(Saved data entries)
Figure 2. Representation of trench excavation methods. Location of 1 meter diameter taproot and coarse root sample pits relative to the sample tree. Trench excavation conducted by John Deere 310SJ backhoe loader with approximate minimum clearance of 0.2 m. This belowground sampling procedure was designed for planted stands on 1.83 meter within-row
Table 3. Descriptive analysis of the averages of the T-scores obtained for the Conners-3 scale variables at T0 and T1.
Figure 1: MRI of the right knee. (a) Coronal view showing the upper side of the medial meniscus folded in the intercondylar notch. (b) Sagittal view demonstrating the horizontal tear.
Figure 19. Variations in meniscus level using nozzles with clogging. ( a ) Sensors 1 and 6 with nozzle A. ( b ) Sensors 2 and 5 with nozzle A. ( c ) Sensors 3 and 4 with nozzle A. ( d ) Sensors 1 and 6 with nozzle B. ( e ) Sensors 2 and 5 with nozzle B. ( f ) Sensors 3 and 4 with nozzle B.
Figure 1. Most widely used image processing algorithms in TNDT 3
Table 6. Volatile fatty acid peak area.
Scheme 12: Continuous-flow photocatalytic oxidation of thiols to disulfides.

**WHAT YOU NEED TO DO**
An exact copy of the lines from the one with "Figure 1. Most" to the final line of the entries is all that the answer should hold.

**RESPONSE TO THIS TASK**
Figure 1. Most widely used image processing algorithms in TNDT 3
Table 6. Volatile fatty acid peak area.
Scheme 12: Continuous-flow photocatalytic oxidation of thiols to disulfides.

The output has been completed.